[autom.vertaling] Schröder dreigt om de toekomstige financiering van de EU te blokkeren (en)

Met dank overgenomen van EUobserver (EUOBSERVER) i, gepubliceerd op woensdag 22 oktober 2003, 8:30.
Auteur: Lisbeth Kirk

The German Chancellor Gerhard Schröder has for the first time drawn a direct line between the future financing of the EU and the negotiations of a new European Constitution.

Speaking in the Europe Committee of the German Parliament in Berlin on Tuesday (21 October) Mr Schröder said the decision-making procedures of the EU would be put into new order by the Constitution.

If this is not in place in an acceptable form by the end of the year, what happens then to the future financing of the European Union, he asked in the Committee, according to Die Welt.

The current financing of the European Union was agreed in Berlin in 1999 and this compromise runs to the end of 2006.

Once the current intergovernmental debate to finalise the Constitution is over, the 10 new EU members have formally joined the EU in May 2004, a new European Parliament is elected in June and a new European Commission installed by November 2004 - all focus will be on the future financing of the EU.

For the two countries providing the most difficulties in the negotiations on the new Constitution - Poland and Spain - the battle over future financing of the Union is of particular interest.

Germany has an annual contribution of close to five billion euro and is the cash cow of the EU, while Spain last year pulled some 8.8 billion euro from the EU coffers for Madrid.

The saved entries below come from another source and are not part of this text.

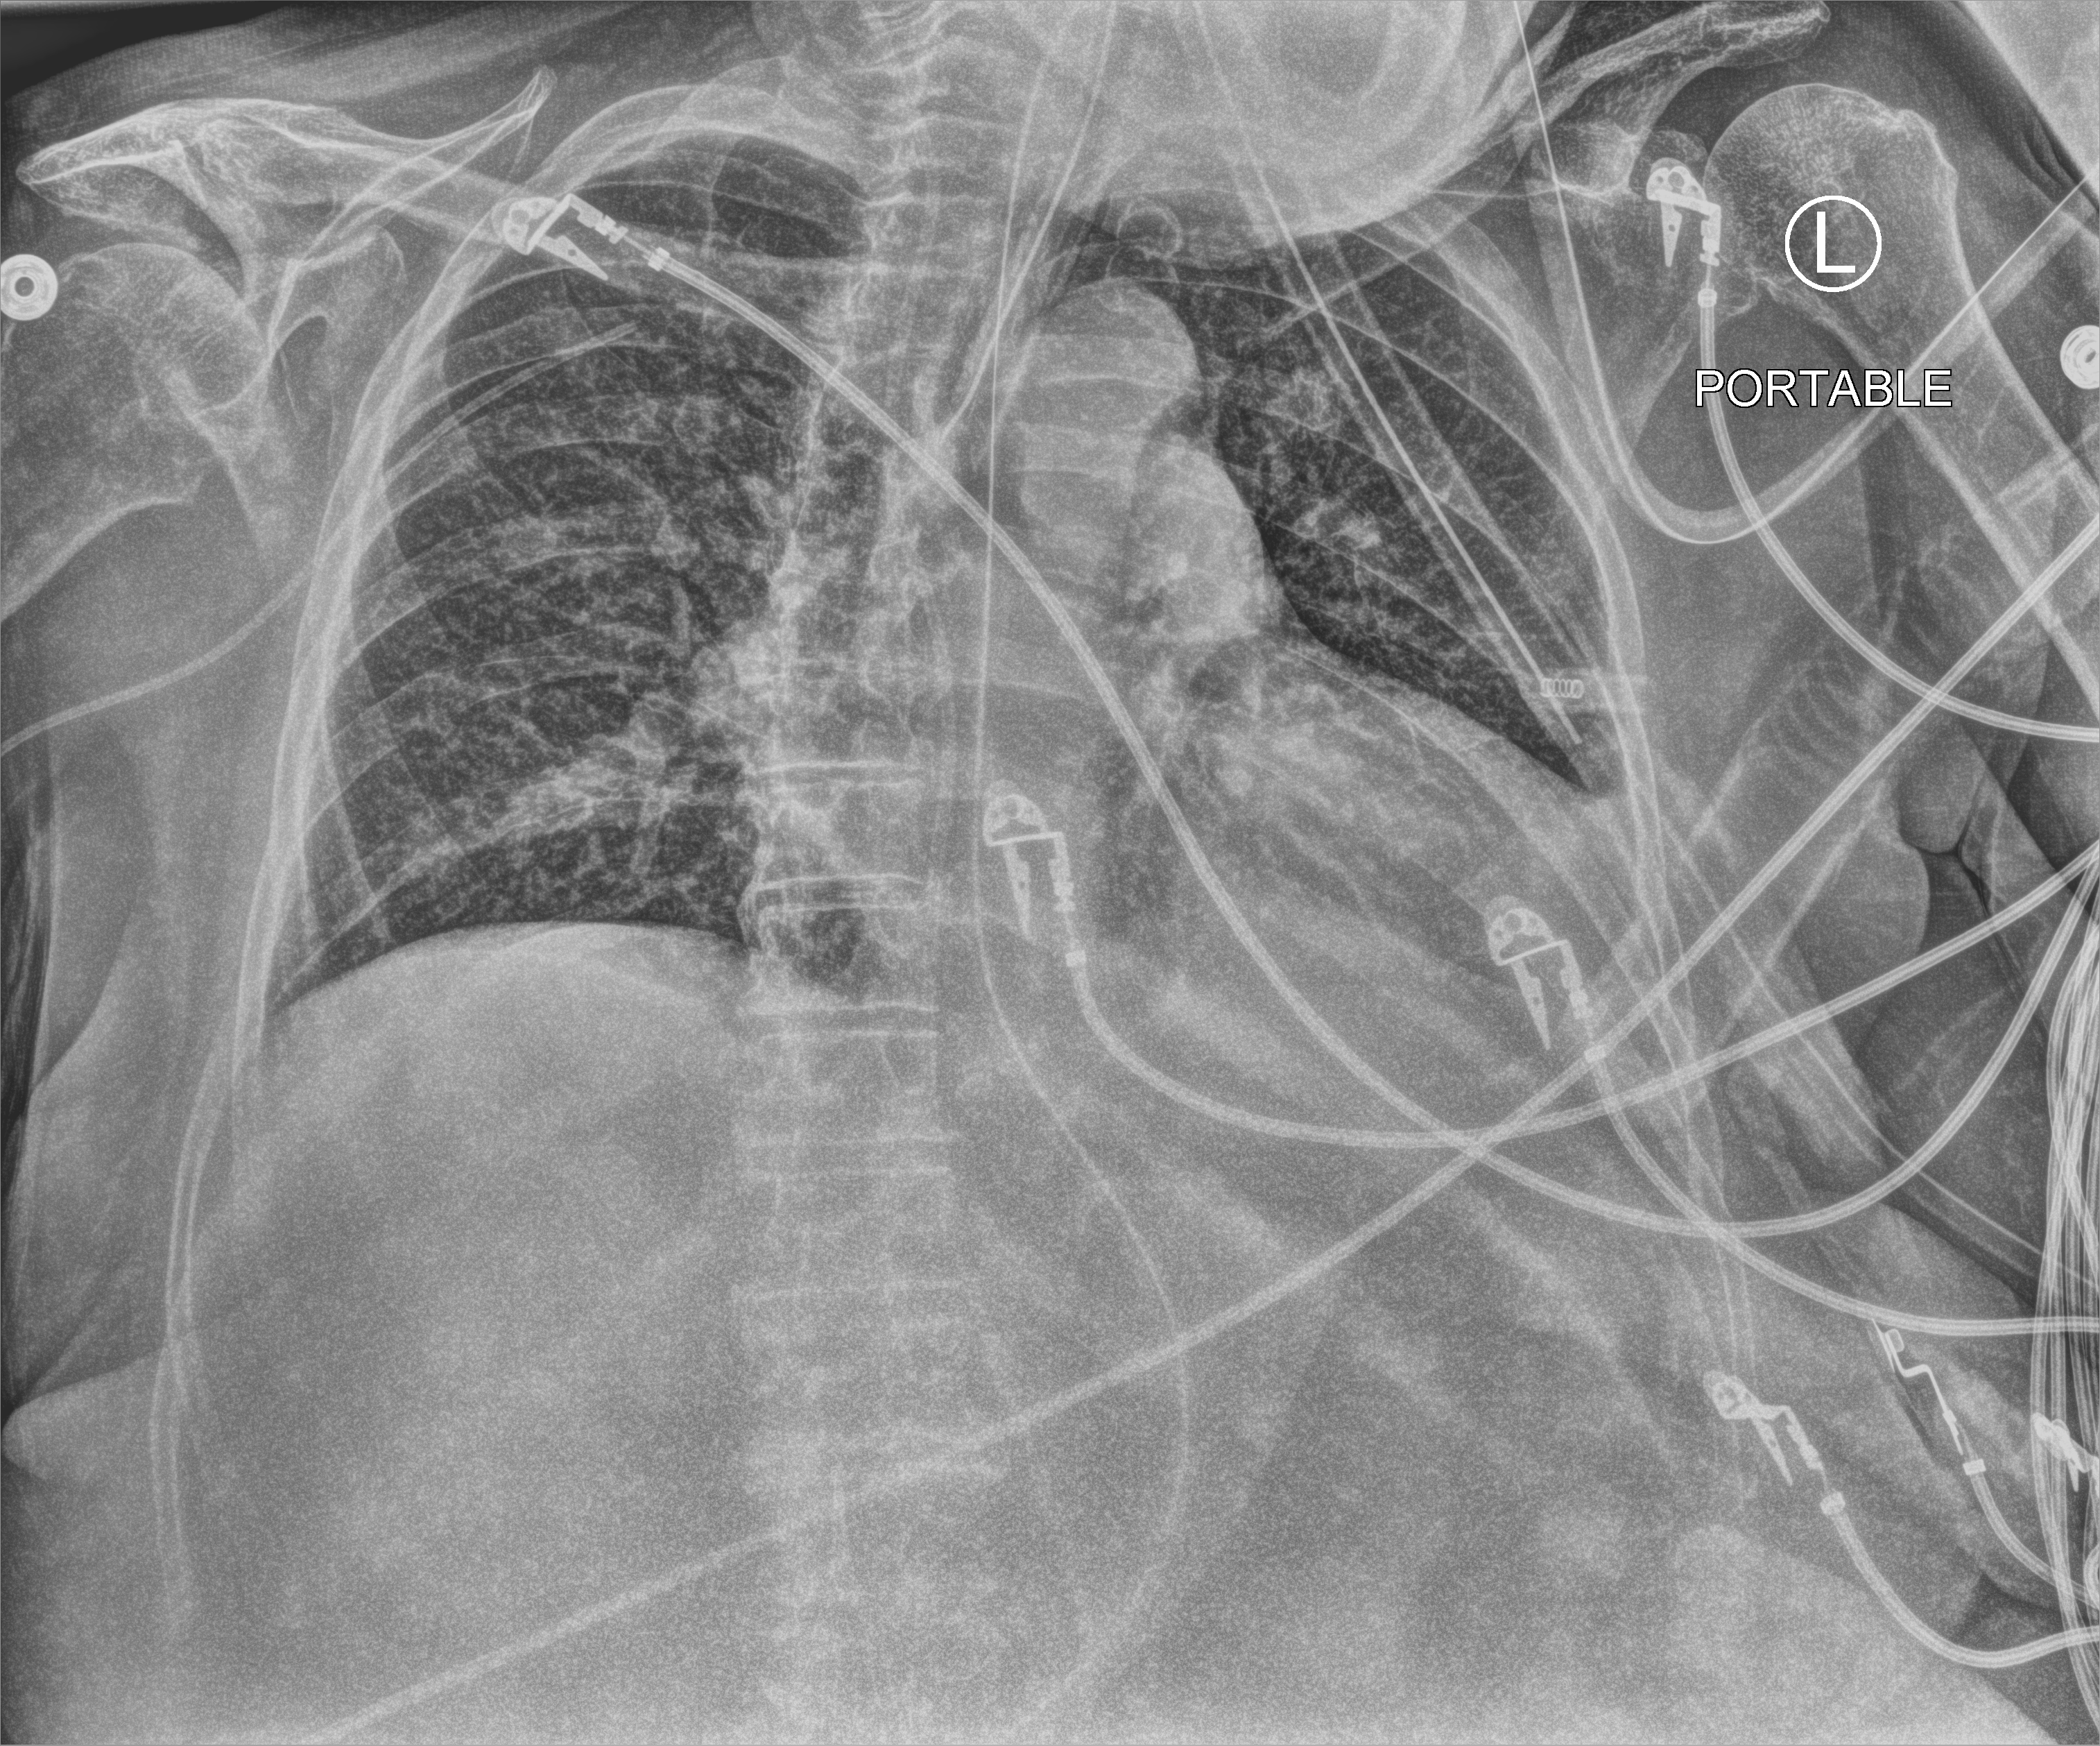
Portable chest radiograph, anteroposterior (AP) projection. Patient hospitalised with COVID-19; female, aged 75–90 years.
Hospital-stay facts (about this admission, not read from this image; timing relative to this image not recorded): admitted to intensive care during this hospital stay: yes.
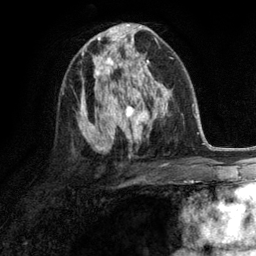
Breast MRI (dynamic contrast-enhanced), one axial slice. Slice 69 of 134 in the series (ordered by position). Cropped to one breast. Dynamic contrast-enhanced series, time point 2 of 6 at this slice position (early post-contrast). 3 T. TE 2.8 ms, TR 7.3 ms. 1.2 mm slice thickness. 256 × 256 image matrix. Female patient.
Annotated regions visible in this slice (semi-automatically segmented with operator editing):
- enhancing-tissue mask used for the functional tumour volume (all voxels passing the contrast-enhancement thresholds inside the analysis volume; usually the tumour): box from (x=93, y=46) to (x=131, y=90) px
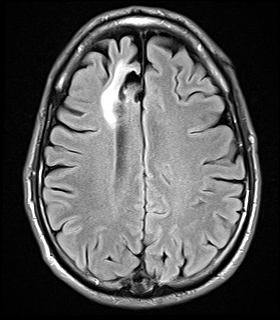
Brain MRI from a brain-tumour surgery series, one axial slice. Position 11 of 32 along the scan axis. T2 FLAIR. 5 mm slice thickness. 280 × 320 image matrix. From the clinical record (not read from this slice): histopathology: Glial fibroma; tumour location: Right Frontal.
Annotated regions visible in this slice (manually delineated by an expert):
- tumour: box from (x=101, y=61) to (x=141, y=127) px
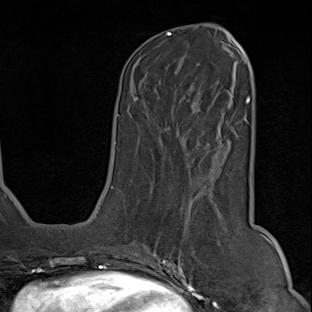
Breast MRI (dynamic contrast-enhanced), one axial slice; position 31 of 80 along the scan axis; cropped to one breast; dynamic contrast-enhanced series, time point 2 of 9 at this slice position (early post-contrast); 1.5 T; TE 1.8 ms, TR 4.3 ms; 2 mm slice thickness; 312 × 312 image matrix, field of view 219 × 219 mm. Female patient.
Outlined on this slice (semi-automatically segmented with operator editing):
- enhancing-tissue mask used for the functional tumour volume (all voxels passing the contrast-enhancement thresholds inside the analysis volume; usually the tumour): box from (x=150, y=180) to (x=219, y=294) px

After enlargement, the 10 new relatively poorer EU member states are expected to gain their fair share of EU funds, while Germany, currently dealing with an economic crisis, will have severe difficulties in paying for the party.

This scenario puts heavy strain on the Spanish Prime Minister José Maria Aznar.

Germany is insisting on having the draft EU Constitution as presented by the Convention in July adopted, without changes in the ongoing Intergovernmental Conference (IGC).

For their part, Spain and Poland are insisting that their relatively beneficial voting rights under the Nice Treaty are not altered.